> WHAT IS REQUIRED
Arrange the lines from the one containing "cuisine), El Sombrero" through the one containing "AQI Pegasos Resort", both included, as a JSON list of strings with one string per line and any blank lines left out.

☆ ☆ ☆ ☆

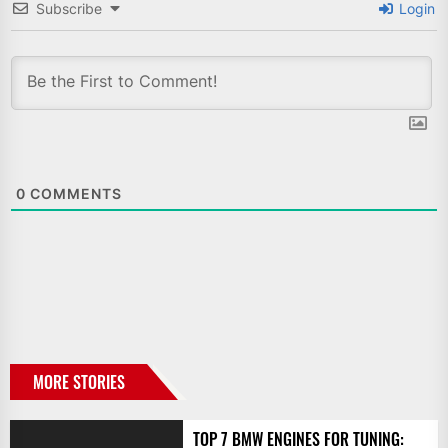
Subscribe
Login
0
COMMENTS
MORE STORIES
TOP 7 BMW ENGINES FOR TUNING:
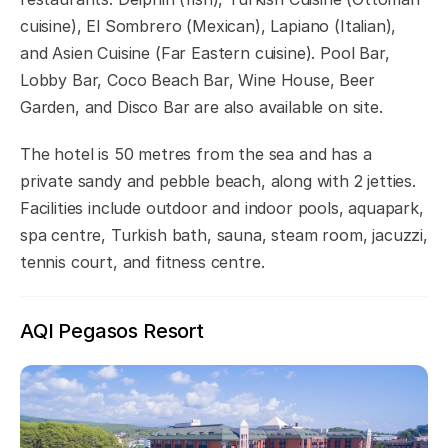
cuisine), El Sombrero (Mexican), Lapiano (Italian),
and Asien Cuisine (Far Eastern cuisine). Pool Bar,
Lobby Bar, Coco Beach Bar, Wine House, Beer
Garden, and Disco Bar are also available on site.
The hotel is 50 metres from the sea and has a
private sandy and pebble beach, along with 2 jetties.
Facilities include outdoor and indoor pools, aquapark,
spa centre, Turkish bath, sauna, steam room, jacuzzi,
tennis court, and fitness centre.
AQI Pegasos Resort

☆ ☆ ☆ ☆

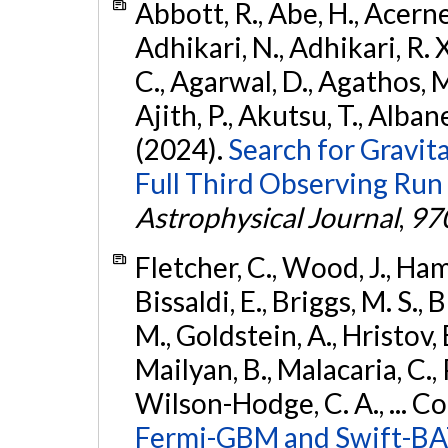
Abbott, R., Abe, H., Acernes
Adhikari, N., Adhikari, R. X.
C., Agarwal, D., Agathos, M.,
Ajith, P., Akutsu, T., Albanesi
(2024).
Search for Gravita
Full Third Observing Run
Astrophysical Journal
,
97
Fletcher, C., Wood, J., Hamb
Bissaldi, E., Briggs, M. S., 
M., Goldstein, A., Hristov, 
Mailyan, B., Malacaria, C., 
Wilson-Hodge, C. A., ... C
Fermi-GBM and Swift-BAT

☆ ☆ ☆ ☆

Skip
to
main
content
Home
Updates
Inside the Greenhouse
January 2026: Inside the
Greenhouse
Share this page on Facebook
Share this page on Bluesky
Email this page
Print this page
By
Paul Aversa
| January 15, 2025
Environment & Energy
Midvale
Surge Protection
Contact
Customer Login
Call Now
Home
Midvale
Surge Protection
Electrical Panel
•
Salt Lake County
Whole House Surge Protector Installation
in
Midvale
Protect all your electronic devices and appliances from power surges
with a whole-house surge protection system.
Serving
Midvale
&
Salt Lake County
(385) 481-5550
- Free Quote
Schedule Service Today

☆ ☆ ☆ ☆

> ANSWER TO THIS PROBLEM
[
  "cuisine), El Sombrero (Mexican), Lapiano (Italian),",
  "and Asien Cuisine (Far Eastern cuisine). Pool Bar,",
  "Lobby Bar, Coco Beach Bar, Wine House, Beer",
  "Garden, and Disco Bar are also available on site.",
  "The hotel is 50 metres from the sea and has a",
  "private sandy and pebble beach, along with 2 jetties.",
  "Facilities include outdoor and indoor pools, aquapark,",
  "spa centre, Turkish bath, sauna, steam room, jacuzzi,",
  "tennis court, and fitness centre.",
  "AQI Pegasos Resort"
]